◆ **About this task**
Which lines in the items contain the word "same"? List each of them in full, and count a line only if the case matches.

Segment Start: Exercise data

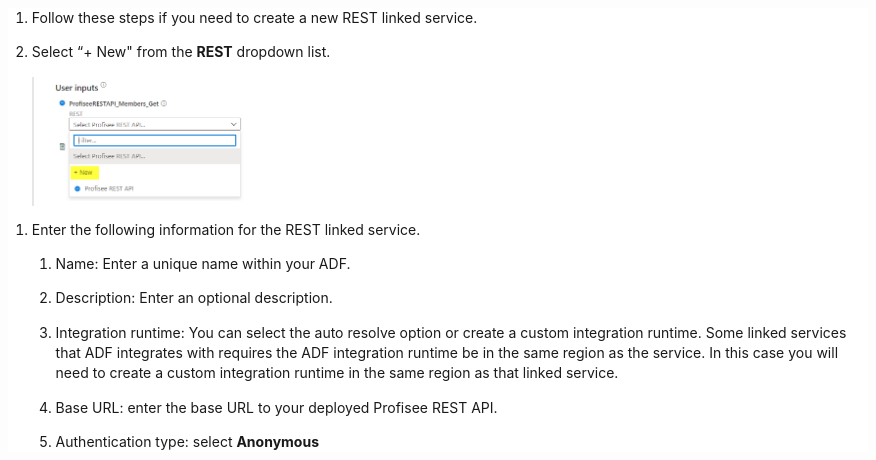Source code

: 1.  Follow these steps if you need to create a new REST linked service.

2.  Select “+ New" from the **REST** dropdown list.

> <img src="./media/csvingress_5.png" style="width:2.06135in;height:1.29089in" />

1.  Enter the following information for the REST linked service.

    1.  Name: Enter a unique name within your ADF.

    2.  Description: Enter an optional description.

    3.  Integration runtime: You can select the auto resolve option or
        create a custom integration runtime. Some linked services that
        ADF integrates with requires the ADF integration runtime be in
        the same region as the service. In this case you will need to
        create a custom integration runtime in the same region as that
        linked service.

    4.  Base URL: enter the base URL to your deployed Profisee REST API.

    5.  Authentication type: select **Anonymous**
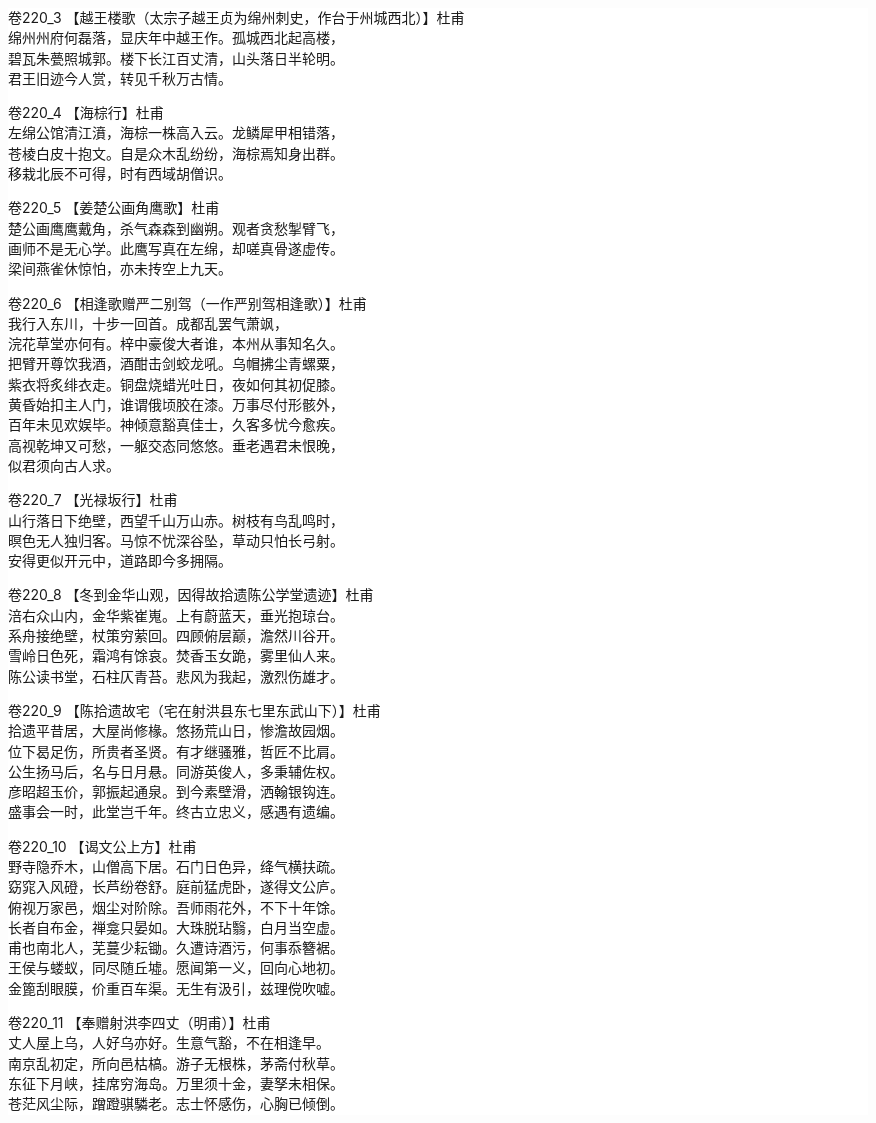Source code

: 卷220_3  【越王楼歌（太宗子越王贞为绵州刺史，作台于州城西北）】杜甫  
绵州州府何磊落，显庆年中越王作。孤城西北起高楼，  
碧瓦朱甍照城郭。楼下长江百丈清，山头落日半轮明。  
君王旧迹今人赏，转见千秋万古情。  
  
卷220_4  【海棕行】杜甫  
左绵公馆清江濆，海棕一株高入云。龙鳞犀甲相错落，  
苍棱白皮十抱文。自是众木乱纷纷，海棕焉知身出群。  
移栽北辰不可得，时有西域胡僧识。  
  
卷220_5  【姜楚公画角鹰歌】杜甫  
楚公画鹰鹰戴角，杀气森森到幽朔。观者贪愁掣臂飞，  
画师不是无心学。此鹰写真在左绵，却嗟真骨遂虚传。  
梁间燕雀休惊怕，亦未抟空上九天。  
  
卷220_6  【相逢歌赠严二别驾（一作严别驾相逢歌）】杜甫  
我行入东川，十步一回首。成都乱罢气萧飒，  
浣花草堂亦何有。梓中豪俊大者谁，本州从事知名久。  
把臂开尊饮我酒，酒酣击剑蛟龙吼。乌帽拂尘青螺粟，  
紫衣将炙绯衣走。铜盘烧蜡光吐日，夜如何其初促膝。  
黄昏始扣主人门，谁谓俄顷胶在漆。万事尽付形骸外，  
百年未见欢娱毕。神倾意豁真佳士，久客多忧今愈疾。  
高视乾坤又可愁，一躯交态同悠悠。垂老遇君未恨晚，  
似君须向古人求。  
  
卷220_7  【光禄坂行】杜甫  
山行落日下绝壁，西望千山万山赤。树枝有鸟乱鸣时，  
暝色无人独归客。马惊不忧深谷坠，草动只怕长弓射。  
安得更似开元中，道路即今多拥隔。  
  
卷220_8  【冬到金华山观，因得故拾遗陈公学堂遗迹】杜甫  
涪右众山内，金华紫崔嵬。上有蔚蓝天，垂光抱琼台。  
系舟接绝壁，杖策穷萦回。四顾俯层巅，澹然川谷开。  
雪岭日色死，霜鸿有馀哀。焚香玉女跪，雾里仙人来。  
陈公读书堂，石柱仄青苔。悲风为我起，激烈伤雄才。  
  
卷220_9  【陈拾遗故宅（宅在射洪县东七里东武山下）】杜甫  
拾遗平昔居，大屋尚修椽。悠扬荒山日，惨澹故园烟。  
位下曷足伤，所贵者圣贤。有才继骚雅，哲匠不比肩。  
公生扬马后，名与日月悬。同游英俊人，多秉辅佐权。  
彦昭超玉价，郭振起通泉。到今素壁滑，洒翰银钩连。  
盛事会一时，此堂岂千年。终古立忠义，感遇有遗编。  
  
卷220_10  【谒文公上方】杜甫  
野寺隐乔木，山僧高下居。石门日色异，绛气横扶疏。  
窈窕入风磴，长芦纷卷舒。庭前猛虎卧，遂得文公庐。  
俯视万家邑，烟尘对阶除。吾师雨花外，不下十年馀。  
长者自布金，禅龛只晏如。大珠脱玷翳，白月当空虚。  
甫也南北人，芜蔓少耘锄。久遭诗酒污，何事忝簪裾。  
王侯与蝼蚁，同尽随丘墟。愿闻第一义，回向心地初。  
金篦刮眼膜，价重百车渠。无生有汲引，兹理傥吹嘘。  
  
卷220_11  【奉赠射洪李四丈（明甫）】杜甫  
丈人屋上乌，人好乌亦好。生意气豁，不在相逢早。  
南京乱初定，所向邑枯槁。游子无根株，茅斋付秋草。  
东征下月峡，挂席穷海岛。万里须十金，妻孥未相保。  
苍茫风尘际，蹭蹬骐驎老。志士怀感伤，心胸已倾倒。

Segment End: Exercise data

◆ **Answer to the problem**
        the same region as the service. In this case you will need to
        create a custom integration runtime in the same region as that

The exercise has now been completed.